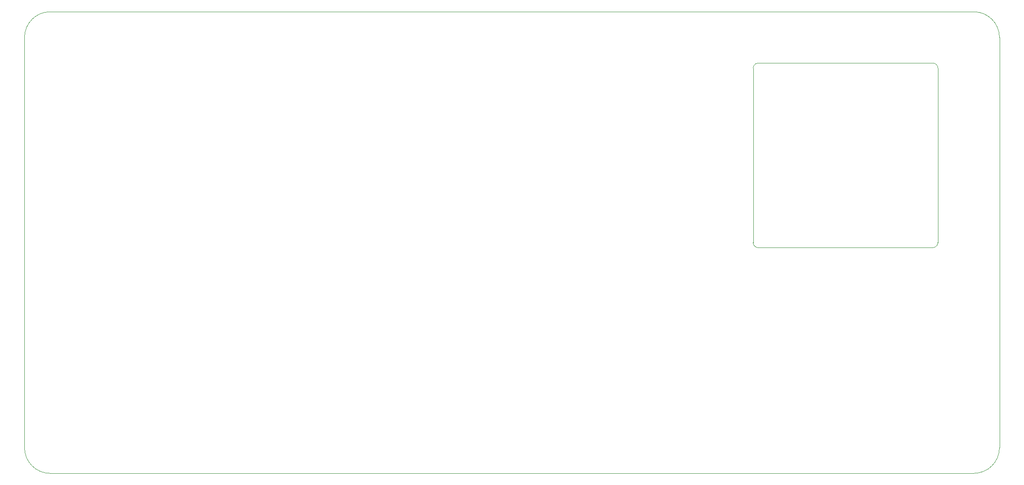
<source format=gbr>
%TF.GenerationSoftware,KiCad,Pcbnew,8.0.0-8.0.0-1~ubuntu22.04.1*%
%TF.CreationDate,2024-03-21T09:18:37+01:00*%
%TF.ProjectId,uC_TP_Boussole_mb,75435f54-505f-4426-9f75-73736f6c655f,rev?*%
%TF.SameCoordinates,Original*%
%TF.FileFunction,Profile,NP*%
%FSLAX46Y46*%
G04 Gerber Fmt 4.6, Leading zero omitted, Abs format (unit mm)*
G04 Created by KiCad (PCBNEW 8.0.0-8.0.0-1~ubuntu22.04.1) date 2024-03-21 09:18:37*
%MOMM*%
%LPD*%
G01*
G04 APERTURE LIST*
%TA.AperFunction,Profile*%
%ADD10C,0.050000*%
%TD*%
G04 APERTURE END LIST*
D10*
X235000000Y-50000000D02*
X55000000Y-50000000D01*
X193000000Y-96000000D02*
X227000000Y-96000000D01*
X193000000Y-96000000D02*
G75*
G02*
X192000000Y-95000000I0J1000000D01*
G01*
X50000000Y-55000000D02*
G75*
G02*
X55000000Y-50000000I5000000J0D01*
G01*
X192000000Y-61000000D02*
G75*
G02*
X193000000Y-60000000I1000000J0D01*
G01*
X228000000Y-95000000D02*
X228000000Y-61000000D01*
X240000000Y-135000000D02*
X240000000Y-55000000D01*
X227000000Y-60000000D02*
G75*
G02*
X228000000Y-61000000I0J-1000000D01*
G01*
X193000000Y-60000000D02*
X227000000Y-60000000D01*
X240000000Y-135000000D02*
G75*
G02*
X235000000Y-140000000I-5000000J0D01*
G01*
X235000000Y-50000000D02*
G75*
G02*
X240000000Y-55000000I0J-5000000D01*
G01*
X55000000Y-140000000D02*
G75*
G02*
X50000000Y-135000000I0J5000000D01*
G01*
X50000000Y-55000000D02*
X50000000Y-135000000D01*
X55000000Y-140000000D02*
X235000000Y-140000000D01*
X228000000Y-95000000D02*
G75*
G02*
X227000000Y-96000000I-1000000J0D01*
G01*
X192000000Y-95000000D02*
X192000000Y-61000000D01*
M02*

</source>
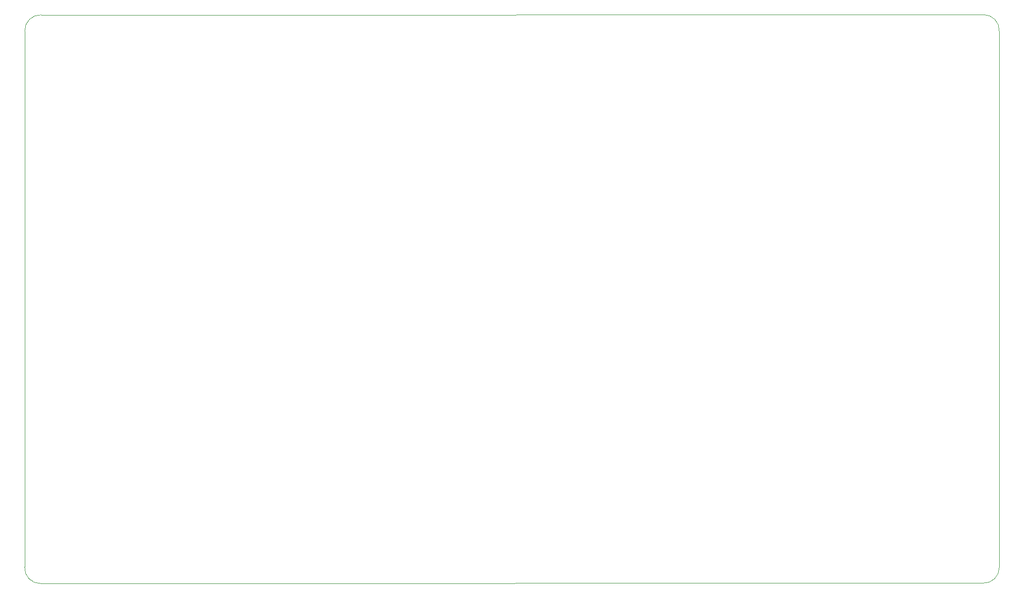
<source format=gbr>
%TF.GenerationSoftware,KiCad,Pcbnew,(6.0.0)*%
%TF.CreationDate,2022-06-20T16:18:32+01:00*%
%TF.ProjectId,RemoteLabs_supervisor_PCB,52656d6f-7465-44c6-9162-735f73757065,rev?*%
%TF.SameCoordinates,Original*%
%TF.FileFunction,Profile,NP*%
%FSLAX46Y46*%
G04 Gerber Fmt 4.6, Leading zero omitted, Abs format (unit mm)*
G04 Created by KiCad (PCBNEW (6.0.0)) date 2022-06-20 16:18:32*
%MOMM*%
%LPD*%
G01*
G04 APERTURE LIST*
%TA.AperFunction,Profile*%
%ADD10C,0.100000*%
%TD*%
G04 APERTURE END LIST*
D10*
X216560400Y-121818400D02*
G75*
G03*
X219456000Y-119024400I167643J2723708D01*
G01*
X216652603Y-22730419D02*
X52651619Y-22767797D01*
X219446603Y-25626019D02*
G75*
G03*
X216652603Y-22730419I-2723708J167643D01*
G01*
X49742598Y-119001581D02*
G75*
G03*
X52476400Y-121869200I2696438J-166315D01*
G01*
X52651619Y-22767797D02*
G75*
G03*
X49756019Y-25561797I-167643J-2723708D01*
G01*
X52476400Y-121869200D02*
X216560400Y-121818400D01*
X49756019Y-25561797D02*
X49742597Y-119001581D01*
X219456000Y-119024400D02*
X219446603Y-25626019D01*
M02*

</source>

▸ **Problem to work on**
What is needed is an exact retyping of the lines from the start of the data through the line with "X55000000Y-50000000D01*", with both end lines kept and every picture left out.

▸ **Solution for this task**
<source format=gbr>
%TF.GenerationSoftware,KiCad,Pcbnew,8.0.0-8.0.0-1~ubuntu22.04.1*%
%TF.CreationDate,2024-03-21T09:18:37+01:00*%
%TF.ProjectId,uC_TP_Boussole_mb,75435f54-505f-4426-9f75-73736f6c655f,rev?*%
%TF.SameCoordinates,Original*%
%TF.FileFunction,Profile,NP*%
%FSLAX46Y46*%
G04 Gerber Fmt 4.6, Leading zero omitted, Abs format (unit mm)*
G04 Created by KiCad (PCBNEW 8.0.0-8.0.0-1~ubuntu22.04.1) date 2024-03-21 09:18:37*
%MOMM*%
%LPD*%
G01*
G04 APERTURE LIST*
%TA.AperFunction,Profile*%
%ADD10C,0.050000*%
%TD*%
G04 APERTURE END LIST*
D10*
X235000000Y-50000000D02*
X55000000Y-50000000D01*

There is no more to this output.